• TASK DESCRIPTION:
Which lines of the entries below include "Corporation"? List them all.

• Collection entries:

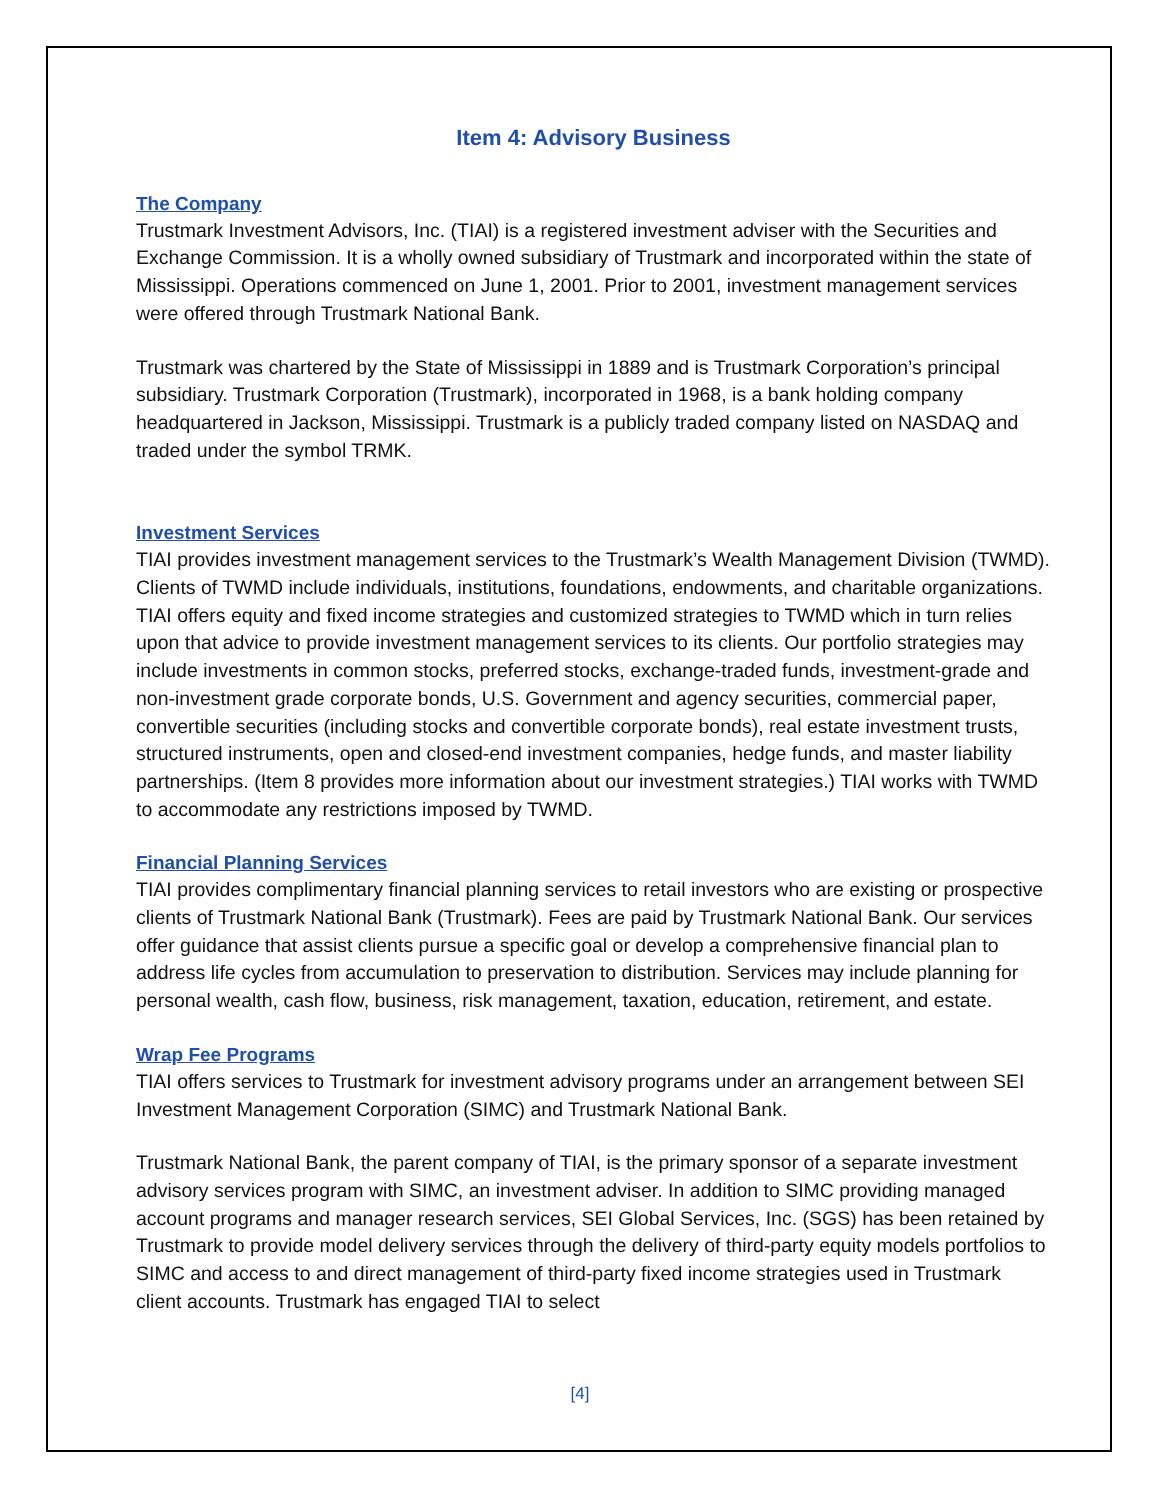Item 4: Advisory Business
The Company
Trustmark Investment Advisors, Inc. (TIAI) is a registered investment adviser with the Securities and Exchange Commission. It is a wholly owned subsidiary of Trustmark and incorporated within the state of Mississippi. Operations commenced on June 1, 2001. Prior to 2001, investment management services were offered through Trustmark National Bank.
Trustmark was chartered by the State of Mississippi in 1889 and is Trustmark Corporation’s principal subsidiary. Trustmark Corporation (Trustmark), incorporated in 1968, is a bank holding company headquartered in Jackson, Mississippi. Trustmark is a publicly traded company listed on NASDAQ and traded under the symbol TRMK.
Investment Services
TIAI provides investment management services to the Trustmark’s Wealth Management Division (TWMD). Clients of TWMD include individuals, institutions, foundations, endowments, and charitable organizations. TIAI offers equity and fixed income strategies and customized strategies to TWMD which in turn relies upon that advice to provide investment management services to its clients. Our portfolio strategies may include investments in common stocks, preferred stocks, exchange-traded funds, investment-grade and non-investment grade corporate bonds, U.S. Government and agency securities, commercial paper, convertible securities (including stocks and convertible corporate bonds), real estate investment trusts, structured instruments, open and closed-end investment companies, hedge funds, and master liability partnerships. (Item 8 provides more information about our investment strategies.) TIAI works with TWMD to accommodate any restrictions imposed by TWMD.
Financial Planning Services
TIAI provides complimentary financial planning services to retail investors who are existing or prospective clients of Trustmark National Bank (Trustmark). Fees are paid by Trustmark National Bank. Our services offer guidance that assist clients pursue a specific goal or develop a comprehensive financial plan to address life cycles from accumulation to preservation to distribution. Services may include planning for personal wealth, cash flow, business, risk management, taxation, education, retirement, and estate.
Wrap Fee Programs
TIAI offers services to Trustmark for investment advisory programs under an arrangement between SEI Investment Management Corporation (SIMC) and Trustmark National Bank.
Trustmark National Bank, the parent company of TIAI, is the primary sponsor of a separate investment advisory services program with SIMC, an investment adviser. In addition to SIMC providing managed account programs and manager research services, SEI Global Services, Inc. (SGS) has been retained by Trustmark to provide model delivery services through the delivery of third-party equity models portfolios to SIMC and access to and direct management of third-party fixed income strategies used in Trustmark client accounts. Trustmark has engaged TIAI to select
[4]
* * *
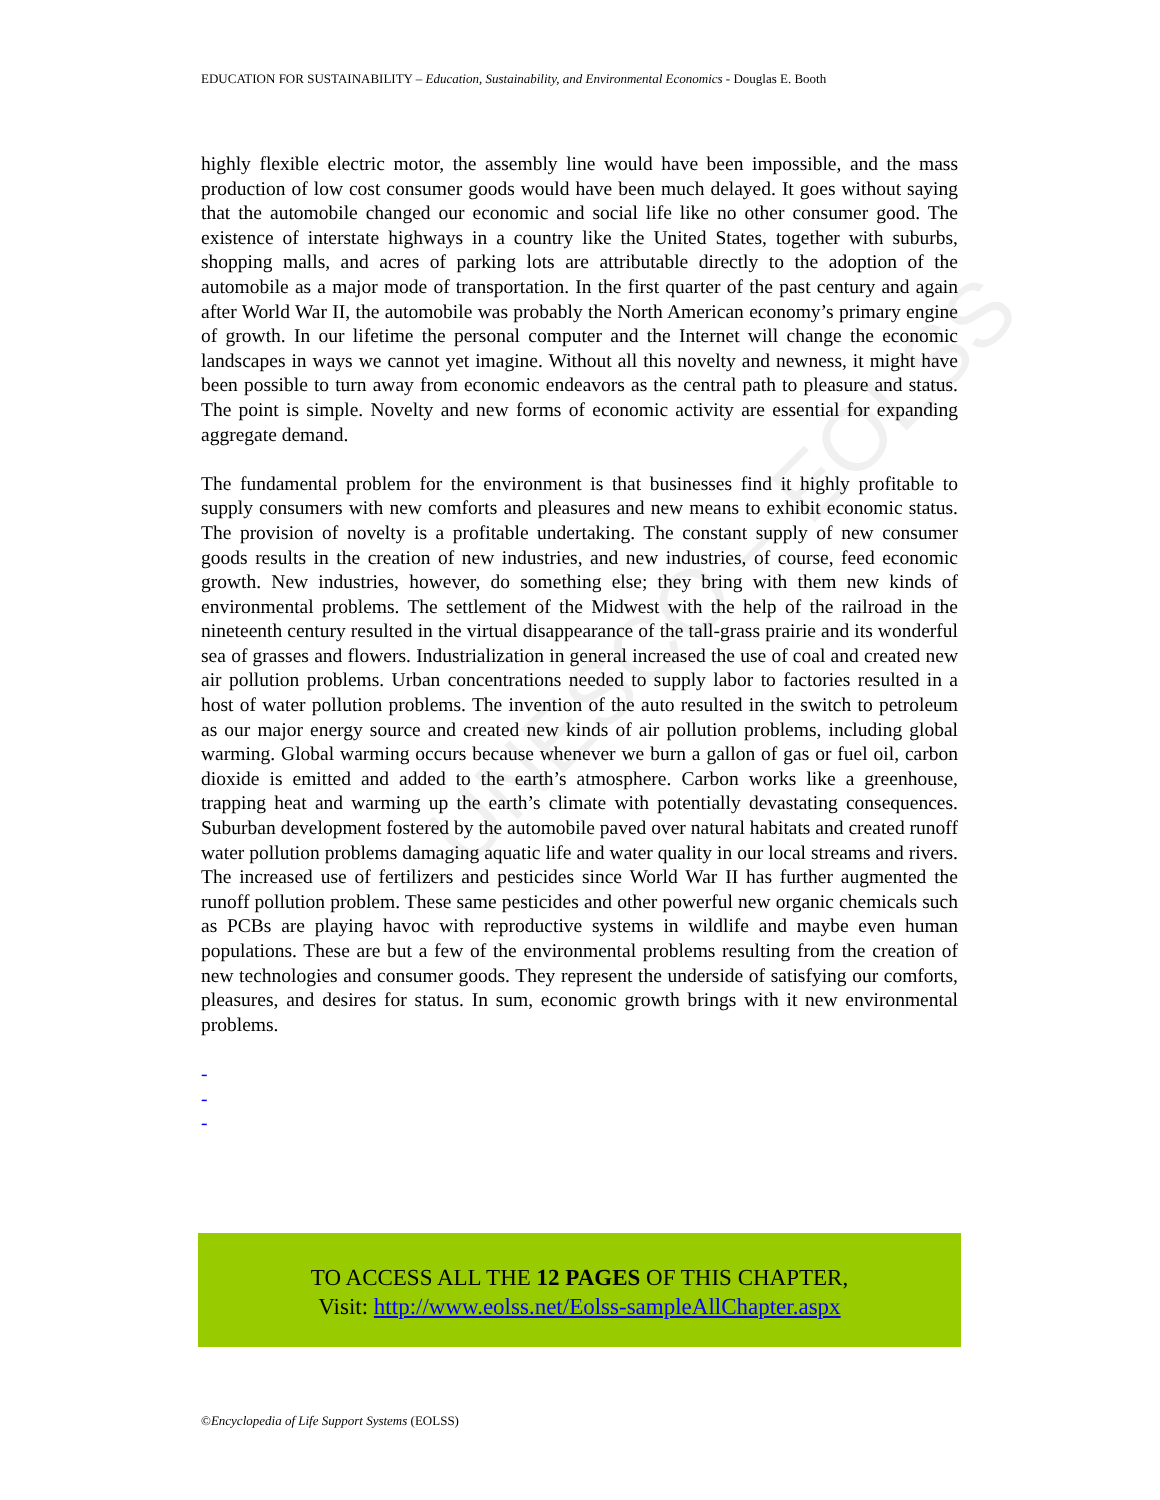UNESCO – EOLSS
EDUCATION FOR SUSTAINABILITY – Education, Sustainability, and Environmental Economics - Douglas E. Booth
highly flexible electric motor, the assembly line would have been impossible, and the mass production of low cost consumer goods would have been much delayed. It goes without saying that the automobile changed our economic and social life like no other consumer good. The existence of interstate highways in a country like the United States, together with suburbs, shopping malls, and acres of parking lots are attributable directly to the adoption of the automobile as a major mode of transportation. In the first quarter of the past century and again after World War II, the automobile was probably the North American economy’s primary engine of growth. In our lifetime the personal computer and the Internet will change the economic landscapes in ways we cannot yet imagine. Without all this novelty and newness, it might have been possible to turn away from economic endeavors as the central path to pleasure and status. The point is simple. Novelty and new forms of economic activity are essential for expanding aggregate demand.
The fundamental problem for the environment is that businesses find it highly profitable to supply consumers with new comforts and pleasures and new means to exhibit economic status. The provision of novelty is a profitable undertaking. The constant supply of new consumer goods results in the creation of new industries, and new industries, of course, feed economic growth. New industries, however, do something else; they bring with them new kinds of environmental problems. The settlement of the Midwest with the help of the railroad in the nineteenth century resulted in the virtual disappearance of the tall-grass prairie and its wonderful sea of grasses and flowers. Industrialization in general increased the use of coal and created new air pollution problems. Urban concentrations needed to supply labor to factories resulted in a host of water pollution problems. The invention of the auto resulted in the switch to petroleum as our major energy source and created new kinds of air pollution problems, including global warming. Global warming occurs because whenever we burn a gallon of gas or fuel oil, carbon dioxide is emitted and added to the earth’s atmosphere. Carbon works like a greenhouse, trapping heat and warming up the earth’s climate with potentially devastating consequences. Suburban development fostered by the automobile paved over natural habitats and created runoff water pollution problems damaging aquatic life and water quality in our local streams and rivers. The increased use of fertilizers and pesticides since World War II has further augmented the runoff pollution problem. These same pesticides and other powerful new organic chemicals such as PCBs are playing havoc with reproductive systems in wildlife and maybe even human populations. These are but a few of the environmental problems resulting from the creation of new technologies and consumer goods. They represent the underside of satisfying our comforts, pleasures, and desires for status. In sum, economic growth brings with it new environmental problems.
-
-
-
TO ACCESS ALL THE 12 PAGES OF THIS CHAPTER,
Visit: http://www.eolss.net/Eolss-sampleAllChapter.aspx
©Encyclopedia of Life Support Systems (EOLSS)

• PROBLEM SOLUTION:
Trustmark was chartered by the State of Mississippi in 1889 and is Trustmark Corporation’s principal subsidiary. Trustmark Corporation (Trustmark), incorporated in 1968, is a bank holding company headquartered in Jackson, Mississippi. Trustmark is a publicly traded company listed on NASDAQ and traded under the symbol TRMK.
TIAI offers services to Trustmark for investment advisory programs under an arrangement between SEI Investment Management Corporation (SIMC) and Trustmark National Bank.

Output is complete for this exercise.